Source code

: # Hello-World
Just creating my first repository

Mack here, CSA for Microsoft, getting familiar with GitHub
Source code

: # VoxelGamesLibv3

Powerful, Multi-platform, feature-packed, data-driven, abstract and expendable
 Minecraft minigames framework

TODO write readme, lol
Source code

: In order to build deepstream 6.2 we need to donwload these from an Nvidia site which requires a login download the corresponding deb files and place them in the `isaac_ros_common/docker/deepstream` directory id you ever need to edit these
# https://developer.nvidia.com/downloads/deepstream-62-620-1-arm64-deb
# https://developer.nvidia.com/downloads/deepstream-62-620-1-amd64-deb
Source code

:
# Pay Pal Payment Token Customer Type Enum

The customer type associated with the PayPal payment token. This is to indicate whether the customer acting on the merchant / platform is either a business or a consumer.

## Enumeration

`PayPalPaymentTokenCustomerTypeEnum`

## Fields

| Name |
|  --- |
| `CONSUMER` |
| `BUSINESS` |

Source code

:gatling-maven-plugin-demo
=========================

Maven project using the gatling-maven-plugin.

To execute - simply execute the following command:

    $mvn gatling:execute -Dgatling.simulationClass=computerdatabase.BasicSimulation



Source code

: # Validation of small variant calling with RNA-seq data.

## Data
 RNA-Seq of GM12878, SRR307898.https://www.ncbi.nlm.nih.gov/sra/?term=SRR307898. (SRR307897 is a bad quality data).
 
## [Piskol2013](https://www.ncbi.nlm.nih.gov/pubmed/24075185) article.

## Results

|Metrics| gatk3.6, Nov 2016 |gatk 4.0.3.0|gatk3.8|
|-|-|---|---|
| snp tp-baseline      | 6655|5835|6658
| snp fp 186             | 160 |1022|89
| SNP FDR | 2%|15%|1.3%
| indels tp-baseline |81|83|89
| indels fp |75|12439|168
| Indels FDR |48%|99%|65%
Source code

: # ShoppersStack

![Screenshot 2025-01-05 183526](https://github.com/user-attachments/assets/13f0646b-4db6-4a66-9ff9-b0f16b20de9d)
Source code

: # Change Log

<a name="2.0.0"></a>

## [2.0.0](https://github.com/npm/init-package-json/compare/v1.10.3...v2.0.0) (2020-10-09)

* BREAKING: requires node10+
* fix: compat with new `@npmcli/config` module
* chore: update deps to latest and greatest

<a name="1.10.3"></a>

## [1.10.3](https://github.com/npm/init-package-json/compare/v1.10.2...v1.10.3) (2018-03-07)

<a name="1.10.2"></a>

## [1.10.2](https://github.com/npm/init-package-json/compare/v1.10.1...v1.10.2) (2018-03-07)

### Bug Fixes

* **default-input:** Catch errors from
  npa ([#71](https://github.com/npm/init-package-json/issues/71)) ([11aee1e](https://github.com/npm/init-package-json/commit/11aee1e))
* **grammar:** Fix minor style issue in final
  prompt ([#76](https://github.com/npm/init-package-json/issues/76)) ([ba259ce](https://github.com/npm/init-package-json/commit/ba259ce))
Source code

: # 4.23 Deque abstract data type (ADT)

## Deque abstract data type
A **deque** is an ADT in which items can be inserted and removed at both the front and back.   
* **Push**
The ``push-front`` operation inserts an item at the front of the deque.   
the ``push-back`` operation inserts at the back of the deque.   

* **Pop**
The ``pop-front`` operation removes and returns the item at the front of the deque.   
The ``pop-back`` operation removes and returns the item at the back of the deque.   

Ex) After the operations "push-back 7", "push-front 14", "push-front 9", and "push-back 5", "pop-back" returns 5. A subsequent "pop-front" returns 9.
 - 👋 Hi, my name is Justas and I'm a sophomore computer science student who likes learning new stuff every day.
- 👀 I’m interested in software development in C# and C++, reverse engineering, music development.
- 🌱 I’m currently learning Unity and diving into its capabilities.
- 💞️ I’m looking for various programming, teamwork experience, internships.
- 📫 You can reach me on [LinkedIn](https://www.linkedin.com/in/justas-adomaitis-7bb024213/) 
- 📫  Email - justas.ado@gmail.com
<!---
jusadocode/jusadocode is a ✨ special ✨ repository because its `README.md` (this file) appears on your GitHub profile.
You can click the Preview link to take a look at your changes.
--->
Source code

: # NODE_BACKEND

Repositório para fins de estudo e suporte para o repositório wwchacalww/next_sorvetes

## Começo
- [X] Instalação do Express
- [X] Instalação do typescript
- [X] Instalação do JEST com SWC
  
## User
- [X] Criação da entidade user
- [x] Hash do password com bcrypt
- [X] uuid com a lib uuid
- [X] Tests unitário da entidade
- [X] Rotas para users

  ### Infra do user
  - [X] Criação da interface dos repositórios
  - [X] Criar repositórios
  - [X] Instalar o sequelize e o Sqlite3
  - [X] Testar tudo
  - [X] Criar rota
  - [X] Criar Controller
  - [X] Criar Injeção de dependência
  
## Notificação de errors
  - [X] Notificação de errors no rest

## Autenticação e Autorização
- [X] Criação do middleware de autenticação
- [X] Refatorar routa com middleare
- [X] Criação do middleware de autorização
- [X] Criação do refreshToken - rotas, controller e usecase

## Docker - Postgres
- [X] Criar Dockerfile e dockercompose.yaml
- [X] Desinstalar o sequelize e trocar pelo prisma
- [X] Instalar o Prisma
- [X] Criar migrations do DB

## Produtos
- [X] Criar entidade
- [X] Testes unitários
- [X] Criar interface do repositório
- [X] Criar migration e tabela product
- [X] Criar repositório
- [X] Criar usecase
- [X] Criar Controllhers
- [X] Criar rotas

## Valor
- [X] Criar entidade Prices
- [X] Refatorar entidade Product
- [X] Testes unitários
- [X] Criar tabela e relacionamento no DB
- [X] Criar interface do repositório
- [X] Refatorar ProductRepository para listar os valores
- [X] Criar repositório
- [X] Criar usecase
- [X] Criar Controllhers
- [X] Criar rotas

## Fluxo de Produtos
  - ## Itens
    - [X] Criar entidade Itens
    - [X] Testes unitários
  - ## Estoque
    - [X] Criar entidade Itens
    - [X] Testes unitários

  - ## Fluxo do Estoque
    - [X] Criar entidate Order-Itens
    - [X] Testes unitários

The problem: Return an exact copy of the listing above, complete in every line.

Exercise output:
Source code

: # Hello-World
Just creating my first repository

Mack here, CSA for Microsoft, getting familiar with GitHub
Source code

: # VoxelGamesLibv3

Powerful, Multi-platform, feature-packed, data-driven, abstract and expendable
 Minecraft minigames framework

TODO write readme, lol
Source code

: In order to build deepstream 6.2 we need to donwload these from an Nvidia site which requires a login download the corresponding deb files and place them in the `isaac_ros_common/docker/deepstream` directory id you ever need to edit these
# https://developer.nvidia.com/downloads/deepstream-62-620-1-arm64-deb
# https://developer.nvidia.com/downloads/deepstream-62-620-1-amd64-deb
Source code

:
# Pay Pal Payment Token Customer Type Enum

The customer type associated with the PayPal payment token. This is to indicate whether the customer acting on the merchant / platform is either a business or a consumer.

## Enumeration

`PayPalPaymentTokenCustomerTypeEnum`

## Fields

| Name |
|  --- |
| `CONSUMER` |
| `BUSINESS` |

Source code

:gatling-maven-plugin-demo
=========================

Maven project using the gatling-maven-plugin.

To execute - simply execute the following command:

    $mvn gatling:execute -Dgatling.simulationClass=computerdatabase.BasicSimulation



Source code

: # Validation of small variant calling with RNA-seq data.

## Data
 RNA-Seq of GM12878, SRR307898.https://www.ncbi.nlm.nih.gov/sra/?term=SRR307898. (SRR307897 is a bad quality data).
 
## [Piskol2013](https://www.ncbi.nlm.nih.gov/pubmed/24075185) article.

## Results

|Metrics| gatk3.6, Nov 2016 |gatk 4.0.3.0|gatk3.8|
|-|-|---|---|
| snp tp-baseline      | 6655|5835|6658
| snp fp 186             | 160 |1022|89
| SNP FDR | 2%|15%|1.3%
| indels tp-baseline |81|83|89
| indels fp |75|12439|168
| Indels FDR |48%|99%|65%
Source code

: # ShoppersStack

![Screenshot 2025-01-05 183526](https://github.com/user-attachments/assets/13f0646b-4db6-4a66-9ff9-b0f16b20de9d)
Source code

: # Change Log

<a name="2.0.0"></a>

## [2.0.0](https://github.com/npm/init-package-json/compare/v1.10.3...v2.0.0) (2020-10-09)

* BREAKING: requires node10+
* fix: compat with new `@npmcli/config` module
* chore: update deps to latest and greatest

<a name="1.10.3"></a>

## [1.10.3](https://github.com/npm/init-package-json/compare/v1.10.2...v1.10.3) (2018-03-07)

<a name="1.10.2"></a>

## [1.10.2](https://github.com/npm/init-package-json/compare/v1.10.1...v1.10.2) (2018-03-07)

### Bug Fixes

* **default-input:** Catch errors from
  npa ([#71](https://github.com/npm/init-package-json/issues/71)) ([11aee1e](https://github.com/npm/init-package-json/commit/11aee1e))
* **grammar:** Fix minor style issue in final
  prompt ([#76](https://github.com/npm/init-package-json/issues/76)) ([ba259ce](https://github.com/npm/init-package-json/commit/ba259ce))
Source code

: # 4.23 Deque abstract data type (ADT)

## Deque abstract data type
A **deque** is an ADT in which items can be inserted and removed at both the front and back.   
* **Push**
The ``push-front`` operation inserts an item at the front of the deque.   
the ``push-back`` operation inserts at the back of the deque.   

* **Pop**
The ``pop-front`` operation removes and returns the item at the front of the deque.   
The ``pop-back`` operation removes and returns the item at the back of the deque.   

Ex) After the operations "push-back 7", "push-front 14", "push-front 9", and "push-back 5", "pop-back" returns 5. A subsequent "pop-front" returns 9.
 - 👋 Hi, my name is Justas and I'm a sophomore computer science student who likes learning new stuff every day.
- 👀 I’m interested in software development in C# and C++, reverse engineering, music development.
- 🌱 I’m currently learning Unity and diving into its capabilities.
- 💞️ I’m looking for various programming, teamwork experience, internships.
- 📫 You can reach me on [LinkedIn](https://www.linkedin.com/in/justas-adomaitis-7bb024213/) 
- 📫  Email - justas.ado@gmail.com
<!---
jusadocode/jusadocode is a ✨ special ✨ repository because its `README.md` (this file) appears on your GitHub profile.
You can click the Preview link to take a look at your changes.
--->
Source code

: # NODE_BACKEND

Repositório para fins de estudo e suporte para o repositório wwchacalww/next_sorvetes

## Começo
- [X] Instalação do Express
- [X] Instalação do typescript
- [X] Instalação do JEST com SWC
  
## User
- [X] Criação da entidade user
- [x] Hash do password com bcrypt
- [X] uuid com a lib uuid
- [X] Tests unitário da entidade
- [X] Rotas para users

  ### Infra do user
  - [X] Criação da interface dos repositórios
  - [X] Criar repositórios
  - [X] Instalar o sequelize e o Sqlite3
  - [X] Testar tudo
  - [X] Criar rota
  - [X] Criar Controller
  - [X] Criar Injeção de dependência
  
## Notificação de errors
  - [X] Notificação de errors no rest

## Autenticação e Autorização
- [X] Criação do middleware de autenticação
- [X] Refatorar routa com middleare
- [X] Criação do middleware de autorização
- [X] Criação do refreshToken - rotas, controller e usecase

## Docker - Postgres
- [X] Criar Dockerfile e dockercompose.yaml
- [X] Desinstalar o sequelize e trocar pelo prisma
- [X] Instalar o Prisma
- [X] Criar migrations do DB

## Produtos
- [X] Criar entidade
- [X] Testes unitários
- [X] Criar interface do repositório
- [X] Criar migration e tabela product
- [X] Criar repositório
- [X] Criar usecase
- [X] Criar Controllhers
- [X] Criar rotas

## Valor
- [X] Criar entidade Prices
- [X] Refatorar entidade Product
- [X] Testes unitários
- [X] Criar tabela e relacionamento no DB
- [X] Criar interface do repositório
- [X] Refatorar ProductRepository para listar os valores
- [X] Criar repositório
- [X] Criar usecase
- [X] Criar Controllhers
- [X] Criar rotas

## Fluxo de Produtos
  - ## Itens
    - [X] Criar entidade Itens
    - [X] Testes unitários
  - ## Estoque
    - [X] Criar entidade Itens
    - [X] Testes unitários

  - ## Fluxo do Estoque
    - [X] Criar entidate Order-Itens
    - [X] Testes unitários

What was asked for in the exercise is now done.